Task to carry out - Copy out every line of the records where the string "weight" occurs.
==*==
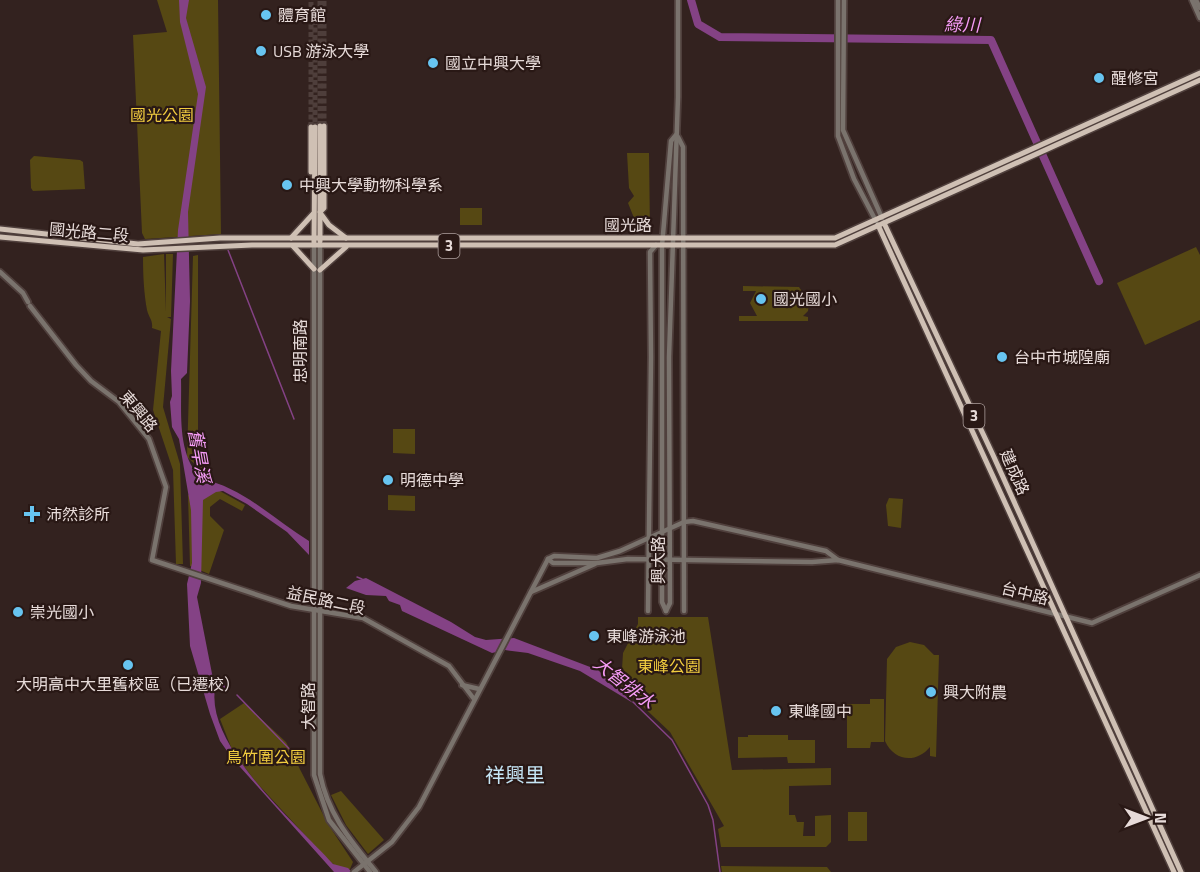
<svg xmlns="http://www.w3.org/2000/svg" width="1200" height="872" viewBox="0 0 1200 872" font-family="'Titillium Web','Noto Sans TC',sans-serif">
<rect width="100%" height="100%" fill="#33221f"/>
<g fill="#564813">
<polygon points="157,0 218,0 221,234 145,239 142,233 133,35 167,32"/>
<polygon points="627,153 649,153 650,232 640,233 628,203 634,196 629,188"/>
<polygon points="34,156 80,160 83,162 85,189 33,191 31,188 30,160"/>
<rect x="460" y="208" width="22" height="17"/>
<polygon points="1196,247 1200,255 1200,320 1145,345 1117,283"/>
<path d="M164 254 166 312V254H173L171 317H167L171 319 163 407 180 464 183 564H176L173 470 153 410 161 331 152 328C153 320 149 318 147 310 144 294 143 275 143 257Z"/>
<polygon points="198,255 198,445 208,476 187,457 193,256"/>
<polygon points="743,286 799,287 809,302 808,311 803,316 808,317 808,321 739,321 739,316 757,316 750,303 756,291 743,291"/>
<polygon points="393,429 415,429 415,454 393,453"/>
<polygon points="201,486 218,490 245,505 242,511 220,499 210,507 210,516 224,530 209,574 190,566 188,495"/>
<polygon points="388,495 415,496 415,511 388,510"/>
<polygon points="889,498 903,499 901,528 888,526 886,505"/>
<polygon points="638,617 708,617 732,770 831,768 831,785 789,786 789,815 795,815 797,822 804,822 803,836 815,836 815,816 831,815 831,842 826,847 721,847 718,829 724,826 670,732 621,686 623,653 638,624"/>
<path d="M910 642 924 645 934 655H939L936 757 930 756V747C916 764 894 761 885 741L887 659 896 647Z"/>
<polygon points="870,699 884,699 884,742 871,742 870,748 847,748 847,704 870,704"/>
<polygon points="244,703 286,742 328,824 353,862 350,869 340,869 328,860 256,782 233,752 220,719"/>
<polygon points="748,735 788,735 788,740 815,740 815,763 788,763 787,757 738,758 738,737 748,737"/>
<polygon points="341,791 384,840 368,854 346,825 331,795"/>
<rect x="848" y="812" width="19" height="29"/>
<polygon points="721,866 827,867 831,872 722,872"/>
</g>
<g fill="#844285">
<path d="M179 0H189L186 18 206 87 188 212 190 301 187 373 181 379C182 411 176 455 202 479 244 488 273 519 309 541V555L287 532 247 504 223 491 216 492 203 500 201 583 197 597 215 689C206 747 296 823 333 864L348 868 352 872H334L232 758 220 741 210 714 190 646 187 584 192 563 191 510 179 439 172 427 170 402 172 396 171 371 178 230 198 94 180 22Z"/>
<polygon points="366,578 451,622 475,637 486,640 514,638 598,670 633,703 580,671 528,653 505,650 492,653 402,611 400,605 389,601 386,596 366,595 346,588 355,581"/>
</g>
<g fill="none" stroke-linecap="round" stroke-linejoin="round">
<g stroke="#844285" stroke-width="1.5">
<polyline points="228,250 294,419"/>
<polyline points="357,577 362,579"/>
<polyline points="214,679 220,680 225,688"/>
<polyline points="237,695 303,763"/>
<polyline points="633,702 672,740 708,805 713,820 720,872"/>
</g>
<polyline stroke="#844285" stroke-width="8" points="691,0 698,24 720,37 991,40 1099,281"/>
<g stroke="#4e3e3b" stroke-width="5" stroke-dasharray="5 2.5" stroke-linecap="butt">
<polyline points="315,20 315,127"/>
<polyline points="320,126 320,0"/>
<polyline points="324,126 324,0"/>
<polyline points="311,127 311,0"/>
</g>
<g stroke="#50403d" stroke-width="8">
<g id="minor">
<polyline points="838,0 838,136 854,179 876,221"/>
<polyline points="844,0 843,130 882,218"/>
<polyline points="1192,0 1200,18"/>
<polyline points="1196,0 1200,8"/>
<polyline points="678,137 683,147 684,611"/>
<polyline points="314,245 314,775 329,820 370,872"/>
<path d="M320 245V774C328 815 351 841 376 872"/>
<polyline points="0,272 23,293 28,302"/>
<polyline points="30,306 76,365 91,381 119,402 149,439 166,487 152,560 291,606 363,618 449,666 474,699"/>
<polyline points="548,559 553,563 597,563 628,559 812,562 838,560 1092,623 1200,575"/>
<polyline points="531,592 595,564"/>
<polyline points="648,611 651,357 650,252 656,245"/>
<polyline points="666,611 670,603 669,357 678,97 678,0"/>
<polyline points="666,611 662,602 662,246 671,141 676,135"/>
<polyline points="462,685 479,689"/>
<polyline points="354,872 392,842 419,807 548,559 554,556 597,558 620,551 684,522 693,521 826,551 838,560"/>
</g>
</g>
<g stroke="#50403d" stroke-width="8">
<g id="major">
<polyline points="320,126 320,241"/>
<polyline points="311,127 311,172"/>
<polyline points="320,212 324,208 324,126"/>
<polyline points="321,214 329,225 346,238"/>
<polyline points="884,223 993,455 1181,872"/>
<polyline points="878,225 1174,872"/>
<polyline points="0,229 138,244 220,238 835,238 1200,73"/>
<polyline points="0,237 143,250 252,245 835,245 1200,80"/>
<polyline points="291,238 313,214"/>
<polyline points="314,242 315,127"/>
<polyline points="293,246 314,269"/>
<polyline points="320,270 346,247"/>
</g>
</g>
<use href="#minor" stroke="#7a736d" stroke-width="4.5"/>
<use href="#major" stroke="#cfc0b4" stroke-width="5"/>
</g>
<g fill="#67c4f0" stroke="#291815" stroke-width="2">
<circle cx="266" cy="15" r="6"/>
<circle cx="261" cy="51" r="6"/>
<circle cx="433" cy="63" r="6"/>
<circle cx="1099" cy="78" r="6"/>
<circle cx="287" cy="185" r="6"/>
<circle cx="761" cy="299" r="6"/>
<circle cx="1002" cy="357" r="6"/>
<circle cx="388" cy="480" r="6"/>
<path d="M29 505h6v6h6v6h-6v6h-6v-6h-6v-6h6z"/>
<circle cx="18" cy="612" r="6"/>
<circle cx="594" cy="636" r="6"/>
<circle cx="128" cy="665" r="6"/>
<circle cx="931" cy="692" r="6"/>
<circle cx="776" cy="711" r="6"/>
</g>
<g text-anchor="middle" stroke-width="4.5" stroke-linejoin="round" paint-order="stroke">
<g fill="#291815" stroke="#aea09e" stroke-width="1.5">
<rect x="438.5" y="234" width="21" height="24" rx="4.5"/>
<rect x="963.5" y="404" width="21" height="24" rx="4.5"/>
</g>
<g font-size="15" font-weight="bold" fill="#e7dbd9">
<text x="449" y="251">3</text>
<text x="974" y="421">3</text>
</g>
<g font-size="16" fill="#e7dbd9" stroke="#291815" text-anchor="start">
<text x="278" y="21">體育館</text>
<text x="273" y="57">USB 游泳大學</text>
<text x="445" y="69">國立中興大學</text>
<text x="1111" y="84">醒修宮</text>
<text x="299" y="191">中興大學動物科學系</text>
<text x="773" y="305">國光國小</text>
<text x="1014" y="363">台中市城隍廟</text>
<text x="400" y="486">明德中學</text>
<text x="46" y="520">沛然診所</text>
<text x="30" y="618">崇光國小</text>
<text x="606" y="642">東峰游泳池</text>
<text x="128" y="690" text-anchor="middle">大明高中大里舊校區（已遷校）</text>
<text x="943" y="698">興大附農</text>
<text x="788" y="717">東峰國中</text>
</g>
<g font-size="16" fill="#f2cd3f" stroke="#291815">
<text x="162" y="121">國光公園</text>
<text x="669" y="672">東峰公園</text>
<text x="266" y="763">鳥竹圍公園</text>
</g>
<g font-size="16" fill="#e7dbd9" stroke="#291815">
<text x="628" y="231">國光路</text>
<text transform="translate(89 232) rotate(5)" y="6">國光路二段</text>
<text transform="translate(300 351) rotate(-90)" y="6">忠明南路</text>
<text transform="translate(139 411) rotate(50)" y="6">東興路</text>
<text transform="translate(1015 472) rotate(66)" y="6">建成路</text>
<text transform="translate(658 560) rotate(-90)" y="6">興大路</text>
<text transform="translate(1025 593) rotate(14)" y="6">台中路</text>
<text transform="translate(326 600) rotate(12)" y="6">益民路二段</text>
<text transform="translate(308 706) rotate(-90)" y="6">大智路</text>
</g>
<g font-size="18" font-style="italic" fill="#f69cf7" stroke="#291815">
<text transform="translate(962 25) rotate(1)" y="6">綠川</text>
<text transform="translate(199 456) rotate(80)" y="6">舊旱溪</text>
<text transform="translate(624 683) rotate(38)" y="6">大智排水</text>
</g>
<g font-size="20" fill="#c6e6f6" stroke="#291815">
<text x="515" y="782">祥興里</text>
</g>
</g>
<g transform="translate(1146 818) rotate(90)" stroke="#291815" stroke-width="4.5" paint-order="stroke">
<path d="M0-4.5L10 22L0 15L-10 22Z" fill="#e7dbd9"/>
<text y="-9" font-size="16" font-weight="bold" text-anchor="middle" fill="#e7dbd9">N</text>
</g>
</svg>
==*==
Answer space -
<g font-size="15" font-weight="bold" fill="#e7dbd9">
<text y="-9" font-size="16" font-weight="bold" text-anchor="middle" fill="#e7dbd9">N</text>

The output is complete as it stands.